The Army's 104th Infantry Brigade gave Norwegian Ambassador Bjorn Staurset Jahnsen military honors as he arrived in Basilan Wednesday. The STAR/John Unson
The Norwegian ambassador was in Basilan Wednesday for a peace dialogue with provincial officials working to maintain the province's reputation as the new investment frontier in the Bangsamoro region.
Ambassador Bjorn Staurset Jahnsen was accompanied to Isabela City in Basilan by embassy officials.
"For us, it was again a tacit proof that there is peace now in the province, pestered for decades by the Abu Sayyaf terror group whose presence faded dramatically with the surrender of more than 200 local members in very recent years," Basilan Gov. Jim Salliman said Thursday.
Wednesday's dialogue, dubbed “Sustaining Peace, Preparing Basilan’s Future,” was a joint initiative of the Norwegian government, the International Organization on Migration and the governor's office.
It was the Norwegian embassy’s first ever engagement in the island province.
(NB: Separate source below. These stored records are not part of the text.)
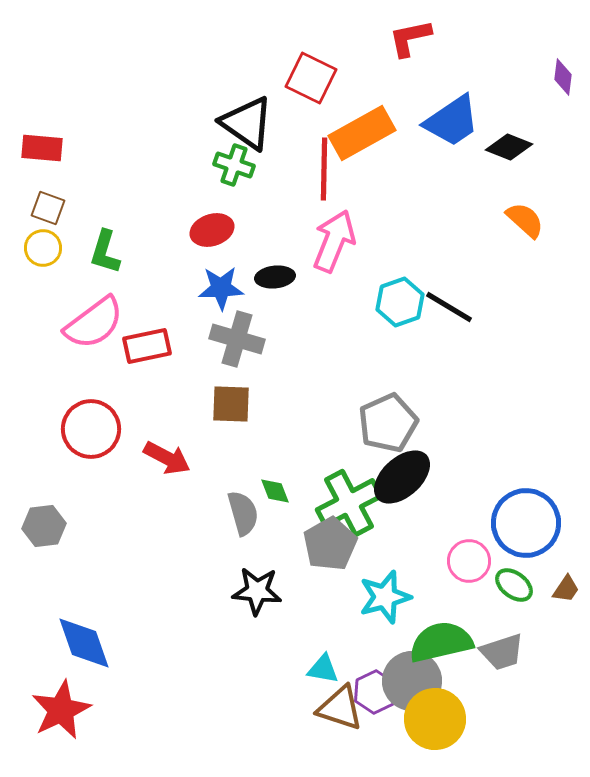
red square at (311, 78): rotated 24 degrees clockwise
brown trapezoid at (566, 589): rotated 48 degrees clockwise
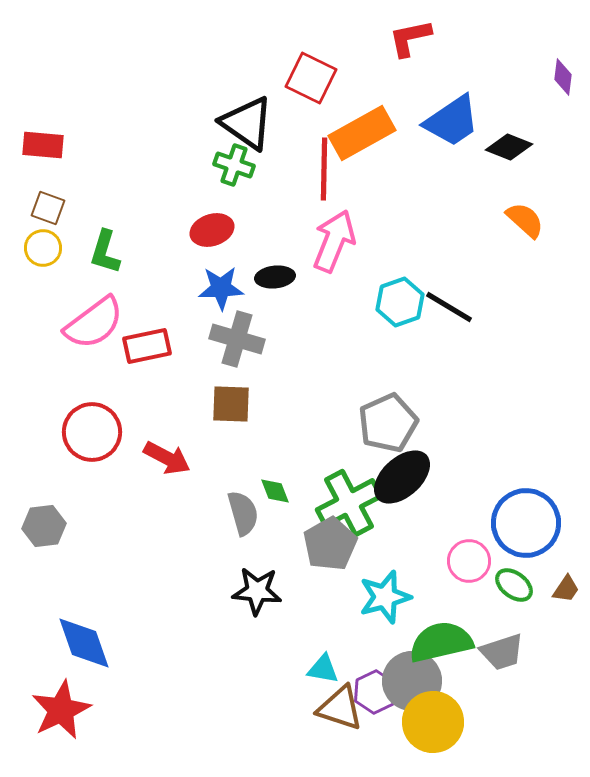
red rectangle at (42, 148): moved 1 px right, 3 px up
red circle at (91, 429): moved 1 px right, 3 px down
yellow circle at (435, 719): moved 2 px left, 3 px down
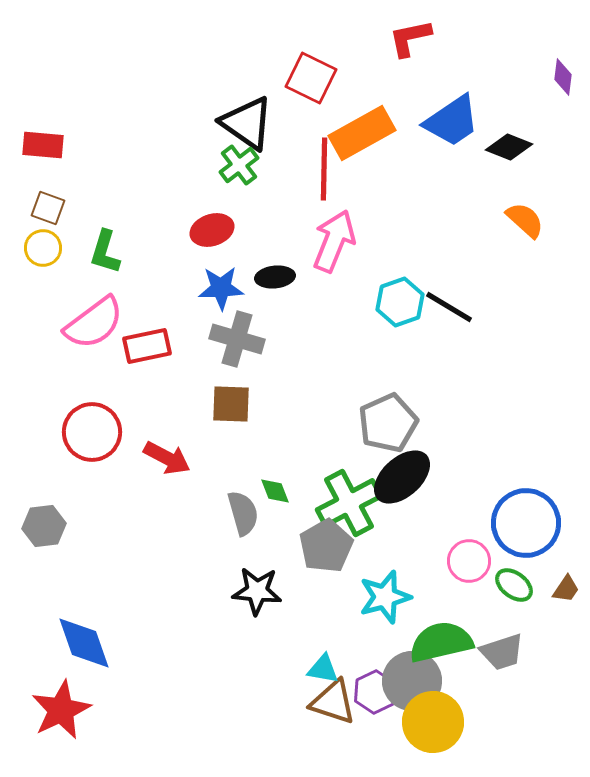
green cross at (234, 165): moved 5 px right; rotated 33 degrees clockwise
gray pentagon at (330, 544): moved 4 px left, 2 px down
brown triangle at (340, 708): moved 7 px left, 6 px up
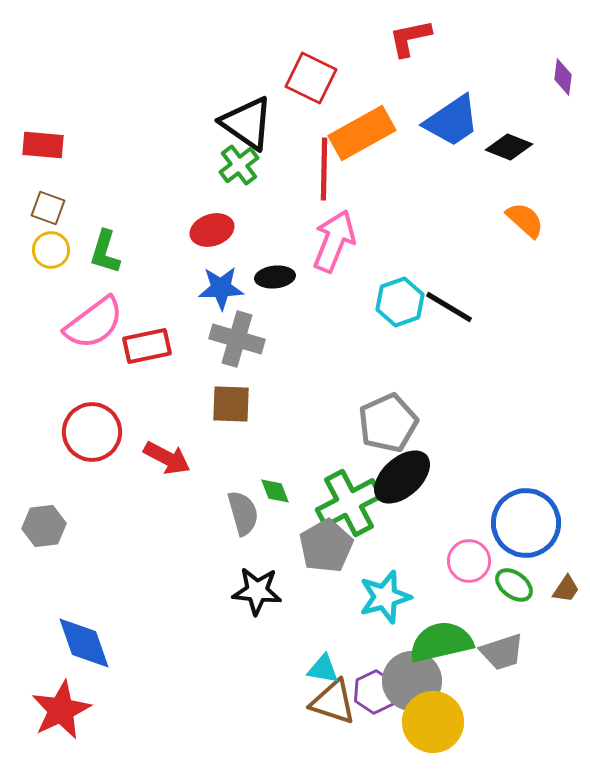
yellow circle at (43, 248): moved 8 px right, 2 px down
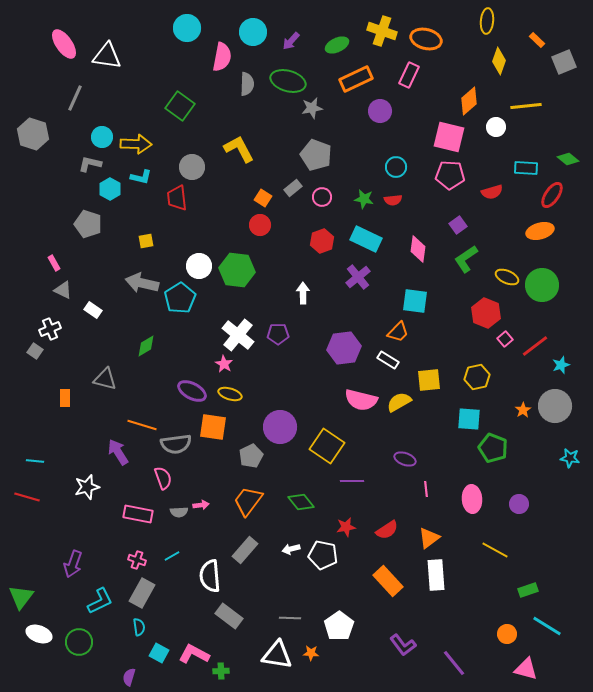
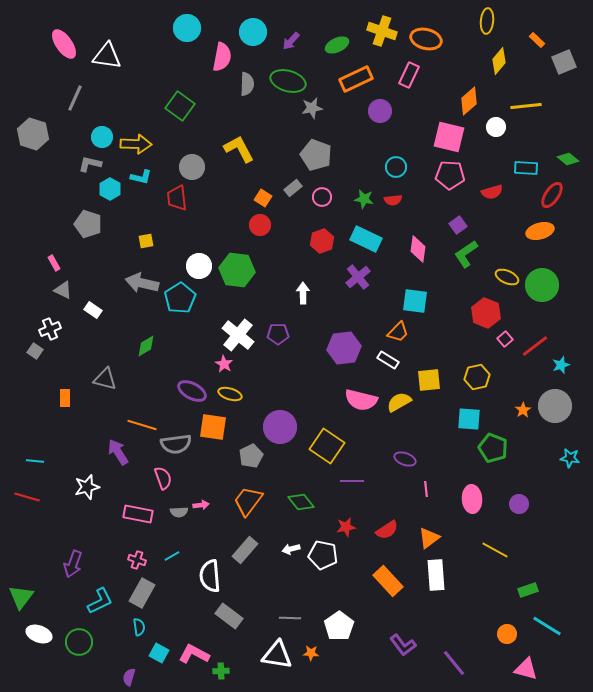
yellow diamond at (499, 61): rotated 20 degrees clockwise
green L-shape at (466, 259): moved 5 px up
The provincial government and the office of Deputy Speaker Mujiv Hataman, lone congressional representative of the province, had worked out the surrender in the past three years of more than 200 Abu Sayyaf members in Basilan via their local Program Against Violent Extremism, or PAVE.
The PAVE has the support of Muslim and Christian religious leaders in Basilan, the military’s Western Mindanao Command and the Police Regional Office-Bangsamoro Autonomous Region.
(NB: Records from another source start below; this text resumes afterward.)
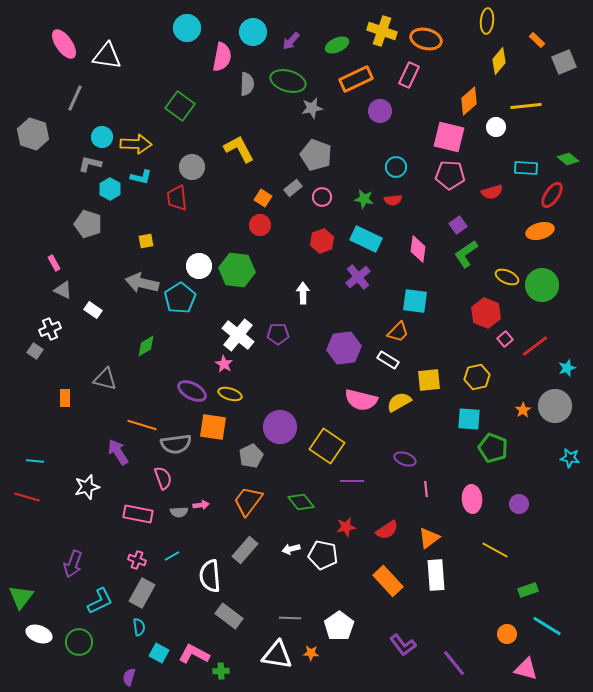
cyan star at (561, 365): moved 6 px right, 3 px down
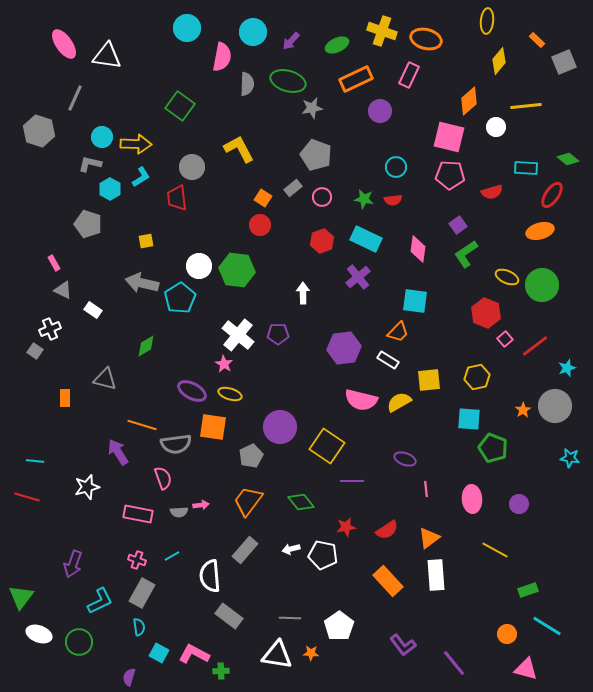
gray hexagon at (33, 134): moved 6 px right, 3 px up
cyan L-shape at (141, 177): rotated 45 degrees counterclockwise
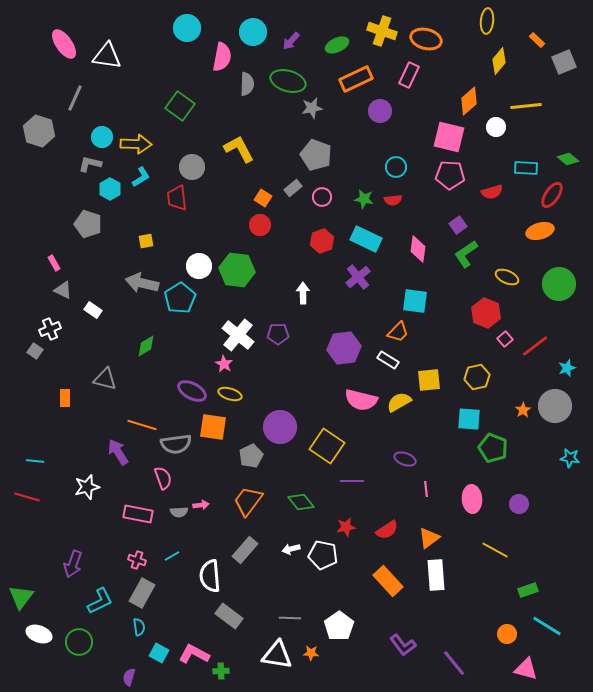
green circle at (542, 285): moved 17 px right, 1 px up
Salliman said the involvement of Norwegian government officials in Wednesday’s peace dialogue will boost the confidence of foreign investors on Basilan’s business climate.
Ranking dignitaries from Spain, representing the Agency for International Development Cooperation-Embassy of Spain, most known as the AECID, also toured Basilan last December.
Their purpose was to inspect peace-building projects the AECID is implementing along with Salliman’s office, the Cotabato City-based Institute for Autonomy and Governance and other non-government organizations, among them a group led by Spanish Priest Angel Calvo of the Claretian congregation.
“We are so thankful to these foreign benefactors. Surely these dignitaries would not come over if they don’t feel it is safe for them to come and roam around,” Salliman said.
He said they are trying to connect the provincial government with more foreign benefactors that can help them push their local peace and development efforts forward.